Graphic designer and painter Tadanori Yokoo was born on June 27, 1936, in Hyogo Prefecture. He began copying picture books from a young age and drawing manga while still in elementary school. He studied illustration through correspondence courses in high school and began creating oil paintings and posters. After graduating, he worked at a local printing company, the Kobe Shimbun newspaper, and the Japan Design Center before going independent as an illustrator in 1965. He held a solo exhibition at the Museum of Modern Art in New York in 1972. After being inspired by Picasso's paintings in 1980, he has since focused primarily on painting. He has exhibited his work both in Japan and abroad, and has received numerous awards, including the Gold Medal at the Warsaw International Poster Biennale (1974), the Mainichi Art Award (1995), and the Medal with Purple Ribbon (2001). The Tadanori Yokoo Museum of Contemporary Art opened in Nada Ward, Kobe, in 2012.

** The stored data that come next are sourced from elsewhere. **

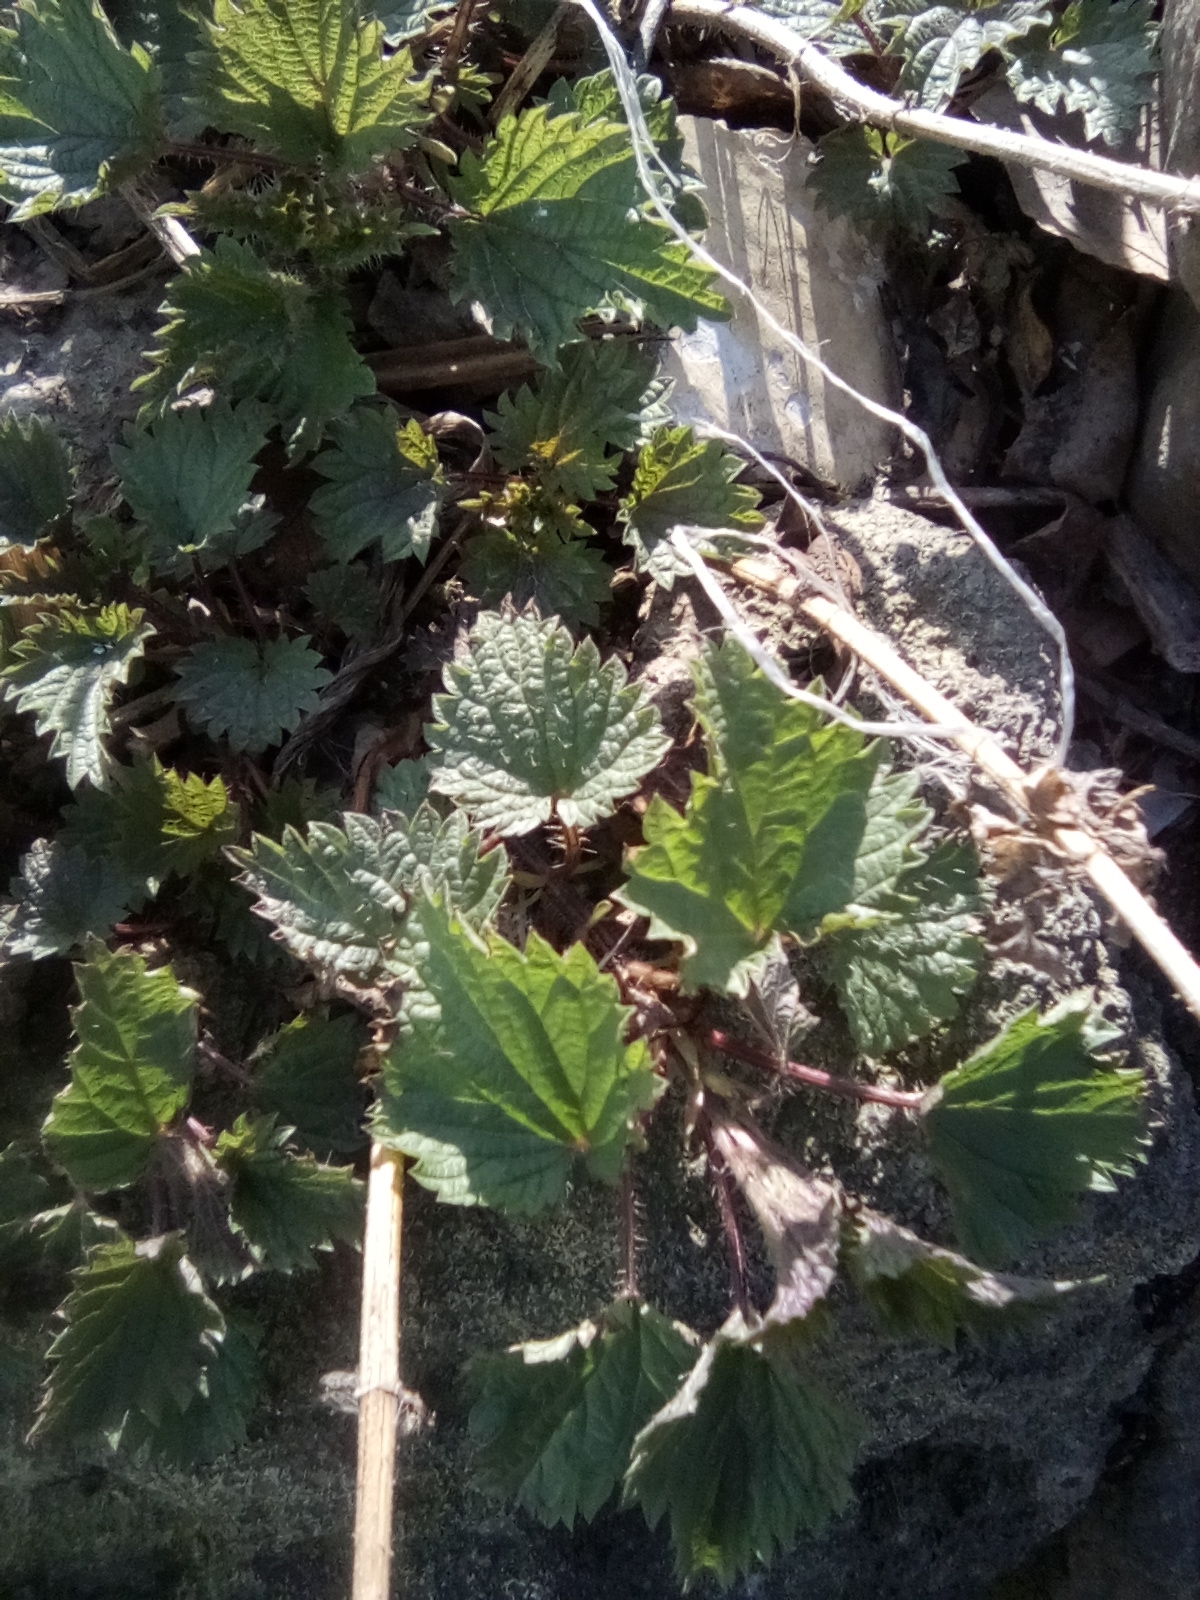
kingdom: Plantae
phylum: Tracheophyta
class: Magnoliopsida
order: Rosales
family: Urticaceae
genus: Urtica
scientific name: Urtica dioica
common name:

He has also been active in a wide range of fields other than painting, starring in Nagisa Oshima's film "Diary of a Shinjuku Thief" (1969), and his first collection of novels, "Blue Land," published in 2008, won the Izumi Kyoka Literature Prize.
In addition, from June 28th to September 23rd, the Kawasaki City Museum in Kanagawa will be hosting "Yokoo Tadanori Portrait Picture Book: HUMAN ICONS," a collection of portraits of a diverse range of people, including actors, writers, and musicians.